Smoking – “Finish It”

Smoking

It’s hard to believe, but it has been 14 years since the first significant antismoking campaign – “Truth” – launched in 2000. In the classic video, young people pull up to the Philip Morris headquarters in New York and dump out 1,200 body bags – one for each person who died daily as a results of tobacco smoking.

It was a stunning commercial, and a very effective one. In a research study published in the American Journal of Preventive Medicine, the “Truth” campaign has been attributed with preventing 450,000 teens from smoking. Today, 9% of teens smoke, down from 23% in 2000. That’s a big impact for a public service campaign.

The new campaign is called “Finish it” and it launched this week in video and social media. The campaign wants teenagers to superimpose a campaign logo onto their profile pictures to help spread the message. The campaign’s goal is lofty and worthy – to have 0% of teenagers smoking.

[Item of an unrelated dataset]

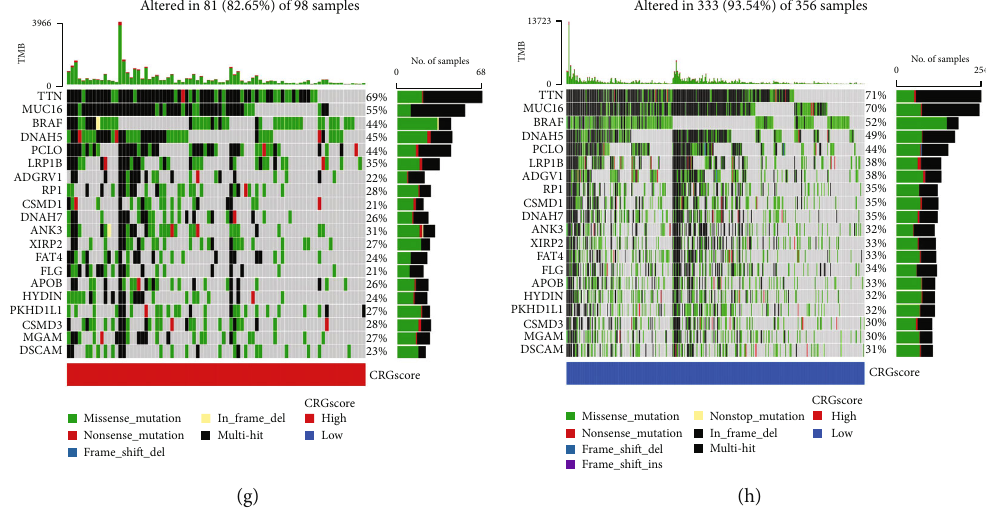
Figure 7: Analysis of the correlation between CRG scores and clinical characteristics. (a – d) K-M survival curves comparing the high CRG score groups to the low CRG score groups across various clinical characteristics. (a) Patients with age > 65 . (b) Patients with age ≤ 65 . (c) Female patients. (d) Male patients. (e) The K-M method determined survival curves for the high and low TMB groups. (f) K-M curves for CM patients, strati fi ed according to TMB and CRG scores. (g) TMB in the group with high CRG scores. (h) TMB in the group with low CRG scores. CRG: cuproptosis-related gene; TMB: tumor mutation burden; CM: cutaneous melanoma; K-M:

Group Activities and Discussion Questions:

  1. Discuss social responsibility in marketing.
  2. Poll students about public service campaigns. What is memorable, why, and did it change behavior? (ex: drunk driving, texting while driving, seat belts, etc.)
  3. Show the original “Truth” video:

http://youtu.be/c4xmFcrJexk.

  1. Show the new “Finish It” video:

http://youtu.be/CNS0JaX9_X8

  1. Divide students into teams and have team analyze the two commercials for messages, target market, effectiveness, etc.
  2. Next, have each team select a social responsibility topic and design a campaign to reach the audience and educate them about the topic.